"We all receive a life sentence at birth ... It is a sin to break under the weight of it"
Your Mouth is Lovely, by Nancy Richler, has everything that I love in a book. Beautifully detailed characters who grow through time and circumstance. Philosophy that reads like poetry. Language that tells a hard truth gently. Historical relevance. A female focus. It has been a long while since a book has kept me awake until 2 am, and I was disappointed in myself when this one fell on my face as I simply couldn't stay awake any longer.

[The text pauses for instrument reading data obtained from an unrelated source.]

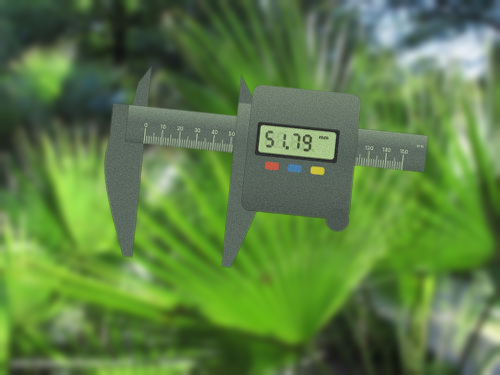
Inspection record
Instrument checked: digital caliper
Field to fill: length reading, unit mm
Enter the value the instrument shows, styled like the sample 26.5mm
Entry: 51.79mm
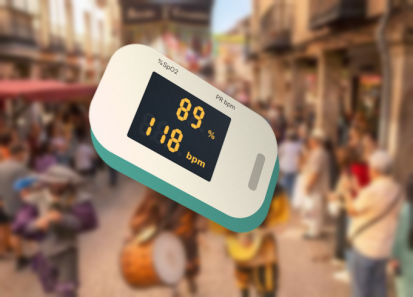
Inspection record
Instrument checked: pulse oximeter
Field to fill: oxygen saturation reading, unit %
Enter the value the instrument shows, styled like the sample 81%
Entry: 89%
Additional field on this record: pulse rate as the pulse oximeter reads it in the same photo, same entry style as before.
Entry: 118bpm
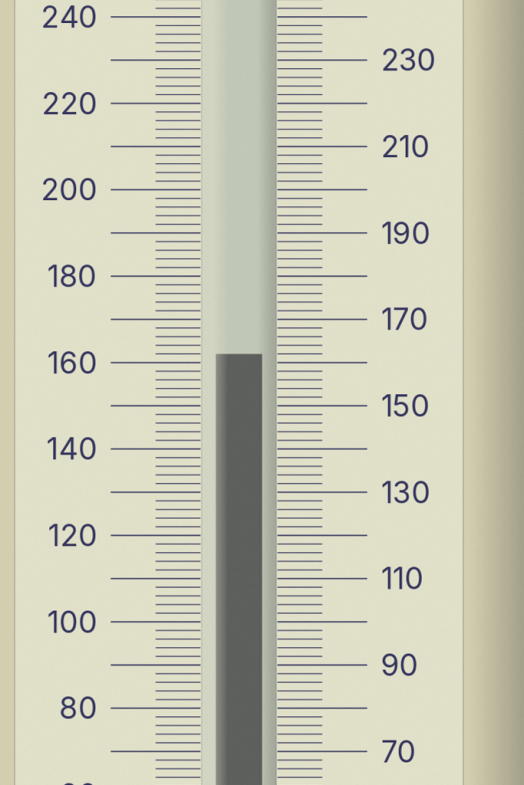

Your Mouth is Lovely (the title comes from the Song of Solomon and is apparently a blessing Jewish mothers say over their children's first words that the words they speak will stay true and gentle), follows the story of 19 year old Miriam from her birth - and earlier - to her imprisonment in Siberia, from which she is writing her story. Although a story that bounces between the 'in real time' narrator and the story she is telling can be a difficult trope to manage, Richler does it elegantly, with few spoilers and none of importance. Miriam is writing to a daughter she may never know, telling the baby girl the story of how she came to be. In the process, it seems, Miriam also discovers how she came to be who she is, and particularly the influence of her step-mother and the other women who raised her in contrast to the mother who birthed her then immediately drowned herself.
Life in Russia at the end of the 19th century was hard for almost everyone (thus the Russian revolution), but especially difficult in the isolated Jewish villages such as the one Miriam calls home. Like the mist from the swamp their village borders, a harsh beauty and struggle colours grey the lives of the people in Miriam's village. Limited options, superstitions, bullying, poverty all encourage the young people - and in particular the young women - towards revolution. While life when she gets to Kiev is not easier, it is a life of Miriam's choosing.
Although the men in Your Mouth is Lovely are a quiet lot, when he does speak Miriam's father Aaron Lev's words stay with you. His theory of water, as his theory of life, gives peace and encouragement. It's a peace and encouragement that linger after the book is back on the shelf. Revolution, riots, struggle, and in the midst of it peace and love and humanity.